| WORK INSTRUCTION |
Reproduce the listing in full, pictures excluded.

| DATA |

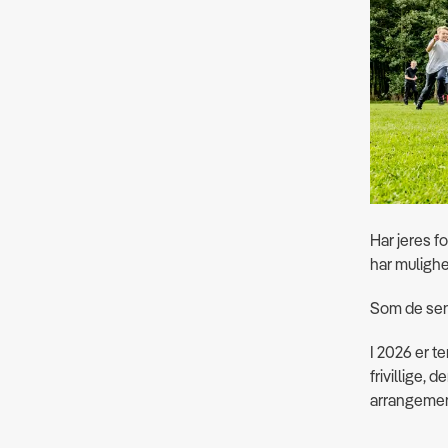
Har jeres f
har mulighed
Som de sene
I 2026 er t
frivillige, d
arrangement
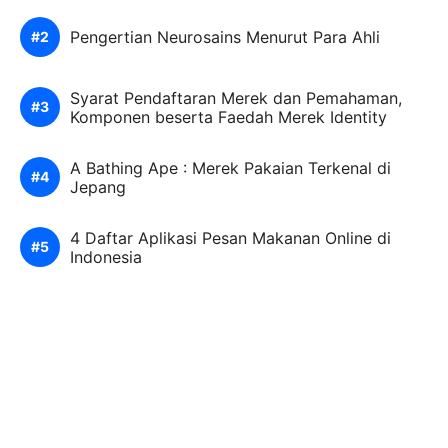
Pengertian Neurosains Menurut Para Ahli
Syarat Pendaftaran Merek dan Pemahaman,
Komponen beserta Faedah Merek Identity
A Bathing Ape : Merek Pakaian Terkenal di
Jepang
4 Daftar Aplikasi Pesan Makanan Online di
Indonesia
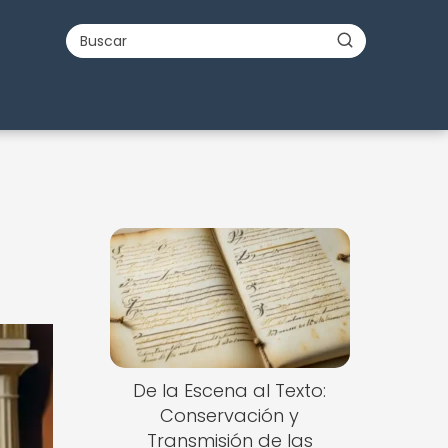
De la Escena al Texto:
Conservación y
Transmisión de las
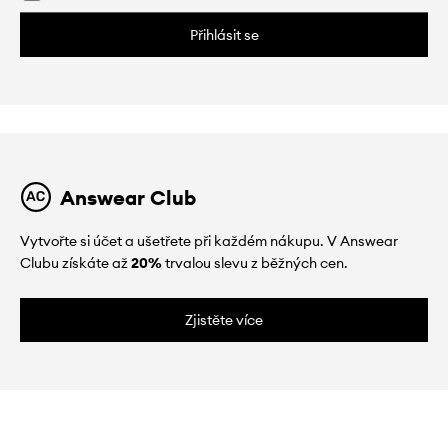
Přihlásit se
Answear Club
Vytvořte si účet a ušetřete při každém nákupu. V Answear
Clubu získáte až
20%
trvalou slevu z běžných cen.
Zjistěte více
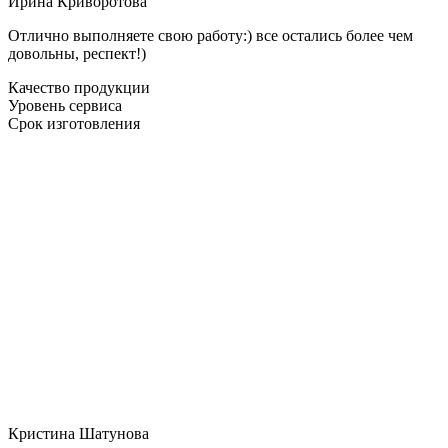
Ирина Криворотова
Отлично выполняете свою работу:) все остались более чем
довольны, респект!)
Качество продукции
Уровень сервиса
Срок изготовления
Кристина Шатунова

| RESPONSE TO THE EXERCISE |
Har jeres f
har mulighed
Som de sene
I 2026 er t
frivillige, d
arrangement
Pengertian Neurosains Menurut Para Ahli
Syarat Pendaftaran Merek dan Pemahaman,
Komponen beserta Faedah Merek Identity
A Bathing Ape : Merek Pakaian Terkenal di
Jepang
4 Daftar Aplikasi Pesan Makanan Online di
Indonesia
De la Escena al Texto:
Conservación y
Transmisión de las
Přihlásit se
Answear Club
Vytvořte si účet a ušetřete při každém nákupu. V Answear
Clubu získáte až
20%
trvalou slevu z běžných cen.
Zjistěte více
Ирина Криворотова
Отлично выполняете свою работу:) все остались более чем
довольны, респект!)
Качество продукции
Уровень сервиса
Срок изготовления
Кристина Шатунова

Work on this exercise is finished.